I think she is referring to the ghost images of the ceiling lights.

Joanna Carter
13-Jul-2010, 23:37
Indeed, the exposure was for 17 minutes. Therefore, the couple in the corner were seated for long enough to register, but were moving. You should also be able to make out a light-coloured raincoat at the bar, from a man who popped in for about five minutes.

But, the point of showing this picture was to show the refracted "ghosts" of the light globes, caused by the heavy blue filters I had to use to correct the colour temperature, which was around 2300°K, to reach the 5600°K of the Velvia 100 film. Had I been able to afford coated filters, this may not have been so evident.

BTW, for those of you who are asking why I didn't use a tungsten film; well I went back and used Fuji T64, with less filtration and a shorter 8 minute exposure, and, despite my best efforts, ended up with horribly underexposed sheets with a difficult colour cast.

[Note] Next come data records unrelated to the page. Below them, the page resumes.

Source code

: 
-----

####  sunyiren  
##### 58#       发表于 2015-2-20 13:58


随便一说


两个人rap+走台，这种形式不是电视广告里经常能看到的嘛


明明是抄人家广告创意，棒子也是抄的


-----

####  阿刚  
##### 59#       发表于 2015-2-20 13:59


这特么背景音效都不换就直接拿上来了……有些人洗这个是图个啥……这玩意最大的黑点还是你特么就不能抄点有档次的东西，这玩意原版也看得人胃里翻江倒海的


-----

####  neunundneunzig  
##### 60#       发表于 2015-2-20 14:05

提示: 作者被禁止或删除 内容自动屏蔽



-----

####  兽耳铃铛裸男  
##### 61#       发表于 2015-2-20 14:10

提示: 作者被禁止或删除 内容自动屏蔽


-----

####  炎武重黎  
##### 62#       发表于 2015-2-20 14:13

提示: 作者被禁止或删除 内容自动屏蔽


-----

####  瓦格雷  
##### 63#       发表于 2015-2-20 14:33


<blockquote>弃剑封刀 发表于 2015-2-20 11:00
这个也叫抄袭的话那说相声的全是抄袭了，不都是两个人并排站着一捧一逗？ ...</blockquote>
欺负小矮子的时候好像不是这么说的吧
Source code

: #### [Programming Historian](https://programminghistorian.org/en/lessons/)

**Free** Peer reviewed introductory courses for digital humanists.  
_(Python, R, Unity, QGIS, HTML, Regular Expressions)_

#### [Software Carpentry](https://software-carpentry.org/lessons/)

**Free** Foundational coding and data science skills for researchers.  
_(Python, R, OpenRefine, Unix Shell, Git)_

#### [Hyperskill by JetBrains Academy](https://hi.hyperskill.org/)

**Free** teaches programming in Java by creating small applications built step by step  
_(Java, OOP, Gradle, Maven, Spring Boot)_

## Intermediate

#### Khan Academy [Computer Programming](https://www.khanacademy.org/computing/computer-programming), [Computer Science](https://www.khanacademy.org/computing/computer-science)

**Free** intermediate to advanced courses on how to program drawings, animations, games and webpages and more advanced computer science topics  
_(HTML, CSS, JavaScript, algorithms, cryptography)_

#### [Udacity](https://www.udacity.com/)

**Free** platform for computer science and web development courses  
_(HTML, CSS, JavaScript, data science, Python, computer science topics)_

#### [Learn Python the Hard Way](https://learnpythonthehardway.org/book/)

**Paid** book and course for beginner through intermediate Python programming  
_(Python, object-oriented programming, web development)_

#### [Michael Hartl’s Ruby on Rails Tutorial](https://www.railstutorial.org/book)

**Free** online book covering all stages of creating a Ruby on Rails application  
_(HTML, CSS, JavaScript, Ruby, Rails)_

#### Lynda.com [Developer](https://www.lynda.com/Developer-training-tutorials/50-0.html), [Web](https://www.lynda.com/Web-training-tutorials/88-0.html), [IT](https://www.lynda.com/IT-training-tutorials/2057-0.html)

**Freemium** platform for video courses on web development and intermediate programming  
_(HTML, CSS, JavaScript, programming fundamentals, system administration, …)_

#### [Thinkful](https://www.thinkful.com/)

I would ask the question, of those who know these things, what would happen if I had one coated UV filter, placed in front of everything else? Would it kill the refractions from all the filters behind it?

Steven Tribe
14-Jul-2010, 01:13
Thanks, I had guessed that it was an extreme long exposure with, at least, a colour correction filter. I have always been sold on MC filters, but my question was purely related to the necessity of MC with ND filters which Bob mentioned. I have some irisless fast LF objectives so the use of ND is a very pressing subject. As I am using ND sheet filters in a Copal/Sinar shutter - with small adjustment changes in front (Lee type) as well - MC is not an option!

Joanne, I can't see how a front UV filter would help. It is "light" that is being "thrown around" between the air/glass glass/air surfaces - not just the UV component.

ron110n
14-Jul-2010, 01:50
Thanks guys for the informative responses and the long exposure tips in relation to filtering.
Thanks Bob and good to see you here at the LF Forum, we chat before at the Leica Forum.

Best,
Ron Mutuc

Stephen Willard
14-Jul-2010, 03:34
What most people to not realize is that the standard UV filter is only about 60% effective. To realize 100% UV filtering you need a UV 2A filter. These filters are common for high elevation shooting or arial shooting. It is the only UV filter I use, and it is really effective when shooting under harsh midday conditions. Unfortunately, a 4x4" UV 2A runs about $160. They are also thicker than most filters so if you are using a Lee filter holder you will have to shim out one of the slots to accommodate the extra thickness.

In general, I do not use a UV filter for lens protection as used by smaller formats. I believe the less glass between film and subject matter the better the image. In keeping with that philosophy, I gravitate to slower films so that I do not have to use any ND filters. Again the less glass the better the image.

Bob Salomon
14-Jul-2010, 06:27
I should be more explicit about the ND filters Heliopan offers. The 0.3, 0.6 and 0.9 densities (1, 2 and 3 stop) are available with or without the SH-PMC coating. The heavier ND filters, 1,2. 1.5, 1.8, 2.0 and 3.0 density are not available with the SH-PMC coating. Just with the standard Heliopan coating.

UV filters can be tricky. A UV filter is made from a yellowish colored glass (solid glass types) while a warming filter like a Skylight is made from a salmon colored glass. As scenes become colder stronger UV is needed which is a stronger yellow color. If you use the stronger UV for general work you can end up with an unpleasent yellowish cast.

On the other hand, a stronger Skylight is more salmon colored and adds more warmth which is more acceptable to most people.